Problem description :: Every line from the one with "pinky pip: (353, 521)" to the one with "middle mcp: (159, 170)", including those two, is to be copied exactly; all other lines of the entries below are left out.

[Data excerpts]
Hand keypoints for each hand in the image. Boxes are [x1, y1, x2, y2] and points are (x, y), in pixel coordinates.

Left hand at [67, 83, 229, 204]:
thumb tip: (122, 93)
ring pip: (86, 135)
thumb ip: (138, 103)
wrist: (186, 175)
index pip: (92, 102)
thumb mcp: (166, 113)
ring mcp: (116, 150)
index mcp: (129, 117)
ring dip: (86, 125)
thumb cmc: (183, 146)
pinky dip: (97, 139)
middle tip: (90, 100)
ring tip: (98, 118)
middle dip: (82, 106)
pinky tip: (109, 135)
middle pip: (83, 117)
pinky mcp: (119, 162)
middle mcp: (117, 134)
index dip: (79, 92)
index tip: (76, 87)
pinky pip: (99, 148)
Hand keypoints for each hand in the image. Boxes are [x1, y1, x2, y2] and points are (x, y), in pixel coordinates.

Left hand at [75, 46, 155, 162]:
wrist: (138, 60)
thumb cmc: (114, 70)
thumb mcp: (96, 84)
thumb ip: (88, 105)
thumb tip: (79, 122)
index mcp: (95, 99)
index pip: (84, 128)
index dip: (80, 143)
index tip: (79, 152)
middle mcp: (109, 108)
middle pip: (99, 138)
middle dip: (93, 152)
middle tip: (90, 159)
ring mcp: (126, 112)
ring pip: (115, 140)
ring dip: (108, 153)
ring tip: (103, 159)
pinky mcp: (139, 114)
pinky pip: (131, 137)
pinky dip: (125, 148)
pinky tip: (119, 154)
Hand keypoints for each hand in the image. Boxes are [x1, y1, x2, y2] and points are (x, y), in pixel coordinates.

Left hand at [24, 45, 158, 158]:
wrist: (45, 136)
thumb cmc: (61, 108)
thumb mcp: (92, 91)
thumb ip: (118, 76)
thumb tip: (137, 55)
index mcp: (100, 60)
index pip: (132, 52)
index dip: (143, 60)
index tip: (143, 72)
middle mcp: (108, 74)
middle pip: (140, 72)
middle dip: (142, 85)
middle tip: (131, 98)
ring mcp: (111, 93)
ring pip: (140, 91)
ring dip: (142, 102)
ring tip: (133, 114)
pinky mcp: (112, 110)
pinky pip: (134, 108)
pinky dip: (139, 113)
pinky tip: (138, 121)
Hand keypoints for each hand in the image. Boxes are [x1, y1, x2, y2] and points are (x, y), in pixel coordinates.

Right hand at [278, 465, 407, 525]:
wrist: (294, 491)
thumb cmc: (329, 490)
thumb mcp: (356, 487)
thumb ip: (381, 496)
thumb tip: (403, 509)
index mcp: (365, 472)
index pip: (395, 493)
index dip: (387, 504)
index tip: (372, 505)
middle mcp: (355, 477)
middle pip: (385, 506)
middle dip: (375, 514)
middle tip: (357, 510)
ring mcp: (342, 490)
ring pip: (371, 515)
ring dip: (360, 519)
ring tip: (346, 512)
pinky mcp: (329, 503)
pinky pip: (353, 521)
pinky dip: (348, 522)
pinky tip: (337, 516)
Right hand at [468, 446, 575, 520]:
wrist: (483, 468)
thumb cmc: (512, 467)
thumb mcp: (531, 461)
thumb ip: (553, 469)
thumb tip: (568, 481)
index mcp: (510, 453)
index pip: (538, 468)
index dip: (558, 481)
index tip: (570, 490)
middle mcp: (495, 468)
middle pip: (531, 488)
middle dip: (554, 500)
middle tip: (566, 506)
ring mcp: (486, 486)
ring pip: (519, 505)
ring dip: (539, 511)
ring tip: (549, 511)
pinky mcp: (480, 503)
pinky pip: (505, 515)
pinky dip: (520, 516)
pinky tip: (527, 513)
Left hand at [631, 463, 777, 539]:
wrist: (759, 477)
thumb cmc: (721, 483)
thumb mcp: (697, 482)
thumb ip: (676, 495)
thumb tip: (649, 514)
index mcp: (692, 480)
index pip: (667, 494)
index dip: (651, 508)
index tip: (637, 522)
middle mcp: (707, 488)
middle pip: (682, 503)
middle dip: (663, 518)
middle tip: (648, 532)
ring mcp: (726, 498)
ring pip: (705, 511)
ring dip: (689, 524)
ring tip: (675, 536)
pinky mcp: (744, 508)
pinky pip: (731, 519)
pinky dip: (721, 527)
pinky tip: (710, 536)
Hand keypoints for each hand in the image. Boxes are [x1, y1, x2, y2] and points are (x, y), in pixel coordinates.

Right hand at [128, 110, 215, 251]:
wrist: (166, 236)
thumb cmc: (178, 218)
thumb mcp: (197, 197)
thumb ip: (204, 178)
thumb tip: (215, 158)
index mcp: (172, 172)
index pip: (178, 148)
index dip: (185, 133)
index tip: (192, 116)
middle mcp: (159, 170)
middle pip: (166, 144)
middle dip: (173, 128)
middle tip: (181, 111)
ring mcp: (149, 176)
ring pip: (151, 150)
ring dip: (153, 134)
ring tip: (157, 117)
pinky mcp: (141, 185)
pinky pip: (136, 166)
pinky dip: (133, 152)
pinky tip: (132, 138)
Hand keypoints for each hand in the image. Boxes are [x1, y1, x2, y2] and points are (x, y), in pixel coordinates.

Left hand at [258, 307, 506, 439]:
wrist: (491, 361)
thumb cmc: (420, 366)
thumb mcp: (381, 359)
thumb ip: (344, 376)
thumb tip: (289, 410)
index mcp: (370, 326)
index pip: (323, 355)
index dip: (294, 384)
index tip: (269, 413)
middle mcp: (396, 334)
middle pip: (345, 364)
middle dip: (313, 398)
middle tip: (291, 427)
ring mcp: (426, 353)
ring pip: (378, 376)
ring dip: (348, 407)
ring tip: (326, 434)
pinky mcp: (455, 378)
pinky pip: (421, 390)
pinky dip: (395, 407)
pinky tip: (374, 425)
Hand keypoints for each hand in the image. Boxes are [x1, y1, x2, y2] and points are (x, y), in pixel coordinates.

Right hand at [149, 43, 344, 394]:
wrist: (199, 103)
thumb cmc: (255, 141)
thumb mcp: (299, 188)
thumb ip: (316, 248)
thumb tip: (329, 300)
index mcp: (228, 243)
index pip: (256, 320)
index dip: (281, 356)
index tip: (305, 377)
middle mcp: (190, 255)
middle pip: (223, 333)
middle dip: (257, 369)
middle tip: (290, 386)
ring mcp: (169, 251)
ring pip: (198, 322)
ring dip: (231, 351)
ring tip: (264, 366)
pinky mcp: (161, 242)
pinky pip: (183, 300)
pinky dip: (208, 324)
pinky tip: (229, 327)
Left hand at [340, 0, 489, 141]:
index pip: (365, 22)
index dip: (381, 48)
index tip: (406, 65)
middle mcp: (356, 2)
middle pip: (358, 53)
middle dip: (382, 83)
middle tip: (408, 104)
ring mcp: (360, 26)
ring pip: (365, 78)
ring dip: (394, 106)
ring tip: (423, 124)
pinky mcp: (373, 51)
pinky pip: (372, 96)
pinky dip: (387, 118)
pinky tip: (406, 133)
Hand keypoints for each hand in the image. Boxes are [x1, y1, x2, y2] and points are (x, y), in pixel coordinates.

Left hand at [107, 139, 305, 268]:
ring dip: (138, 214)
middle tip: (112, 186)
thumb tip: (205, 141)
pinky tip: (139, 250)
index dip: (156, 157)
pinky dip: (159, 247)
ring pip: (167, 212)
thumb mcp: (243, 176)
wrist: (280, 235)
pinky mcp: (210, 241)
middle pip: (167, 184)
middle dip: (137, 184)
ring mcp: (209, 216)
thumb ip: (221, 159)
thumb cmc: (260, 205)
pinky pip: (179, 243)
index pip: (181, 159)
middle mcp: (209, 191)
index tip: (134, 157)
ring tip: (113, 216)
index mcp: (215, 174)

Expected answer ::
pinky pip: (353, 521)
pinky dip: (348, 522)
pinky tip: (337, 516)
Right hand at [468, 446, 575, 520]:
wrist: (483, 468)
thumb cmc: (512, 467)
thumb mcp: (531, 461)
thumb ip: (553, 469)
thumb tip: (568, 481)
index mcp: (510, 453)
index pip: (538, 468)
index dip: (558, 481)
index tip: (570, 490)
middle mcp: (495, 468)
middle pip: (531, 488)
middle dip: (554, 500)
middle tip: (566, 506)
ring mcp: (486, 486)
ring pip: (519, 505)
ring dip: (539, 511)
ring tip: (549, 511)
pinky mcp: (480, 503)
pinky pip: (505, 515)
pinky dip: (520, 516)
pinky tip: (527, 513)
Left hand at [631, 463, 777, 539]:
wrist: (759, 477)
thumb cmc: (721, 483)
thumb mcp: (697, 482)
thumb ip: (676, 495)
thumb tip: (649, 514)
index mcp: (692, 480)
index pip: (667, 494)
index dip: (651, 508)
index tip: (637, 522)
middle mcp: (707, 488)
middle pip: (682, 503)
middle dip: (663, 518)
middle tip: (648, 532)
ring mcp: (726, 498)
ring pip: (705, 511)
ring dip: (689, 524)
ring tip: (675, 536)
pinky mcp: (744, 508)
pinky pip: (731, 519)
pinky dip: (721, 527)
pinky tip: (710, 536)
Hand keypoints for each hand in the image. Boxes are [x1, y1, x2, y2] and points are (x, y), in pixel coordinates.

Right hand at [128, 110, 215, 251]:
wrist: (166, 236)
thumb cmc: (178, 218)
thumb mcp: (197, 197)
thumb ip: (204, 178)
thumb tip: (215, 158)
index mcp: (172, 172)
index pip: (178, 148)
index dip: (185, 133)
index tip: (192, 116)
middle mcp: (159, 170)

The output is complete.